Activity:
Please print exactly the lines from the one containing "hfov_deg: 42.9" through the last line of the records, and only those. Leave out any pictures.

The data:
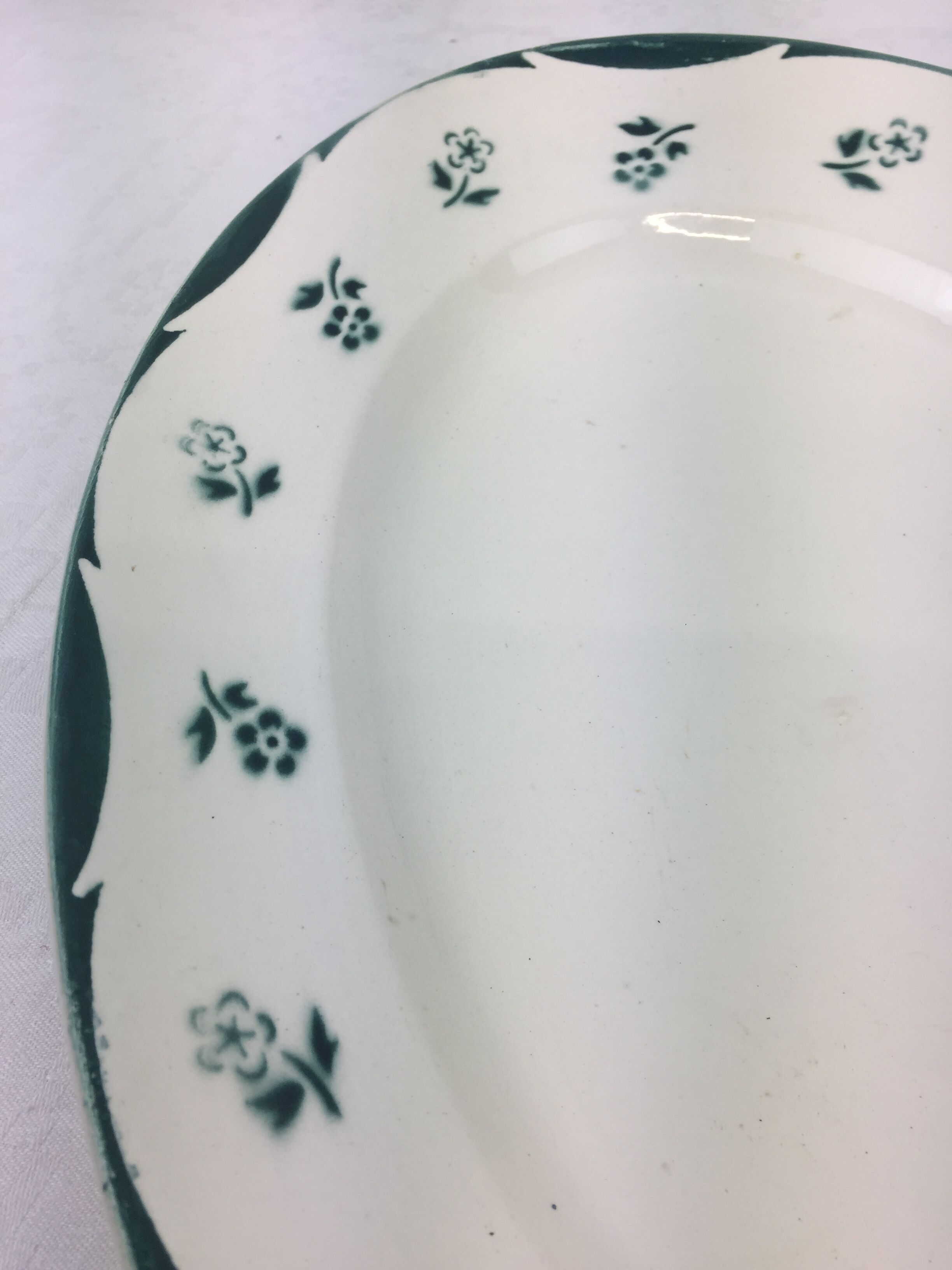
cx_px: 476
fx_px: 1063
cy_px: 635
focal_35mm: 29
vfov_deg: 61.7
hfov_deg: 48.2
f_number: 2.2
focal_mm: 4.15
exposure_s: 1/246
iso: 32
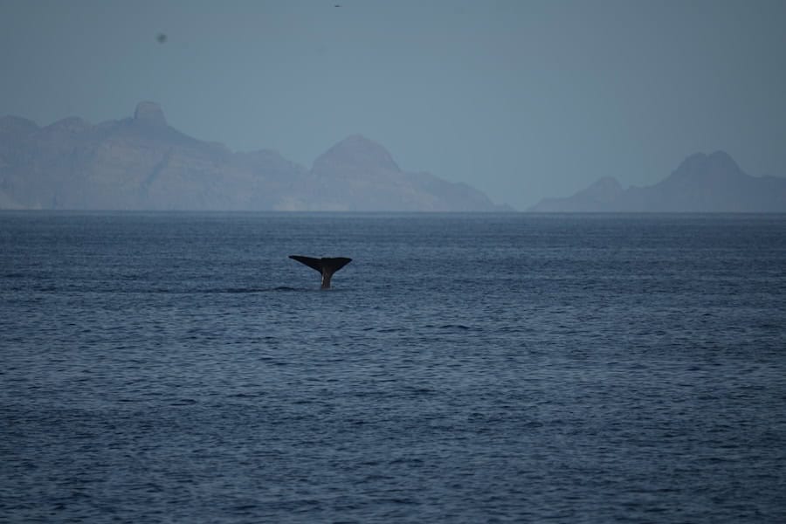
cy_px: 262
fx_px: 13099
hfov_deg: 3.4
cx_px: 393
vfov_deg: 2.3
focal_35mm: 600
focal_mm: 600
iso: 125
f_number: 6.3
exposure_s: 1/1250
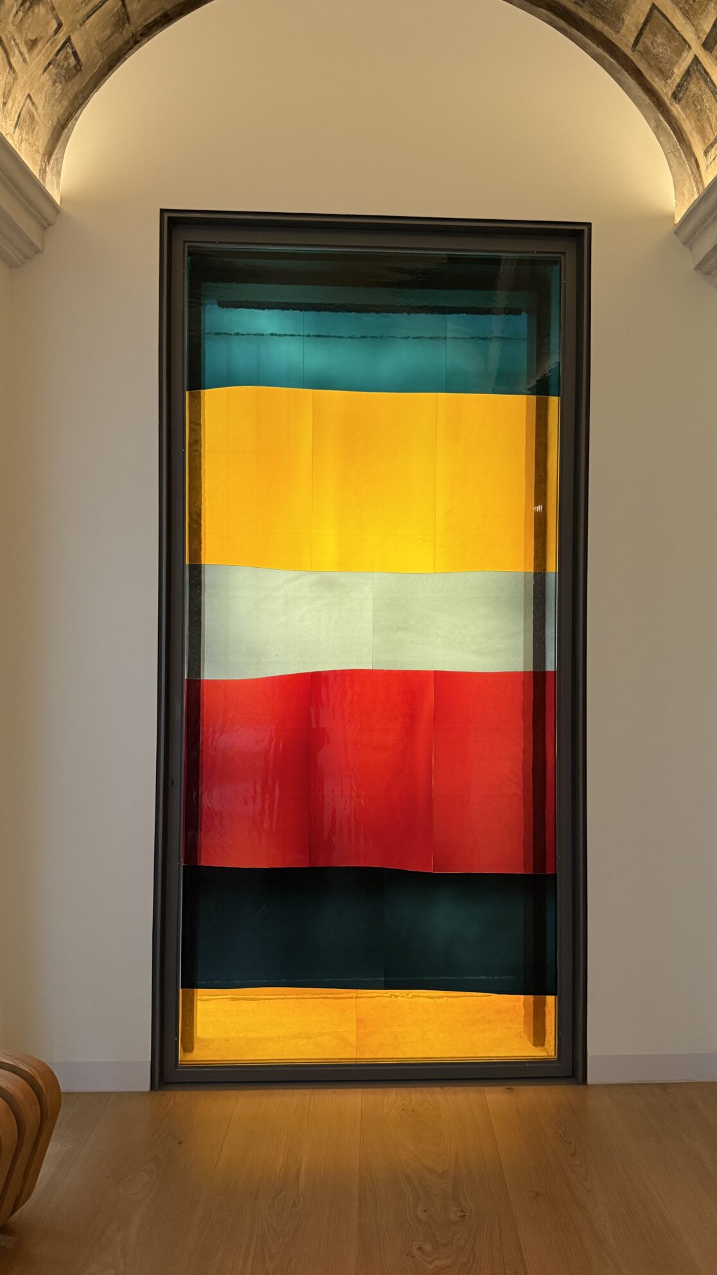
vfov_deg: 69.8
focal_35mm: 27
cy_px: 651
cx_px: 360
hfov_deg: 42.9
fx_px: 912
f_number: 1.78
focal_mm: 6.76
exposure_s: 1/59
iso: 500
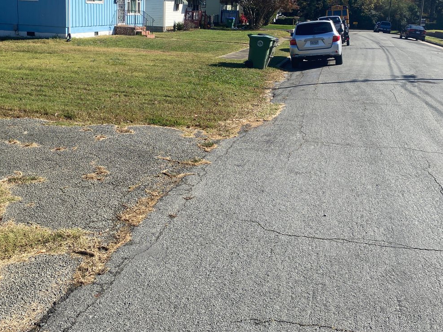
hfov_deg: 46.8
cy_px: 102
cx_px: 217
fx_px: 512
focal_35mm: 40
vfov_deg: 35.5
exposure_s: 1/2513
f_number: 1.8
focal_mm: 4.25
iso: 32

Finished task:
hfov_deg: 42.9
fx_px: 912
f_number: 1.78
focal_mm: 6.76
exposure_s: 1/59
iso: 500
hfov_deg: 46.8
cy_px: 102
cx_px: 217
fx_px: 512
focal_35mm: 40
vfov_deg: 35.5
exposure_s: 1/2513
f_number: 1.8
focal_mm: 4.25
iso: 32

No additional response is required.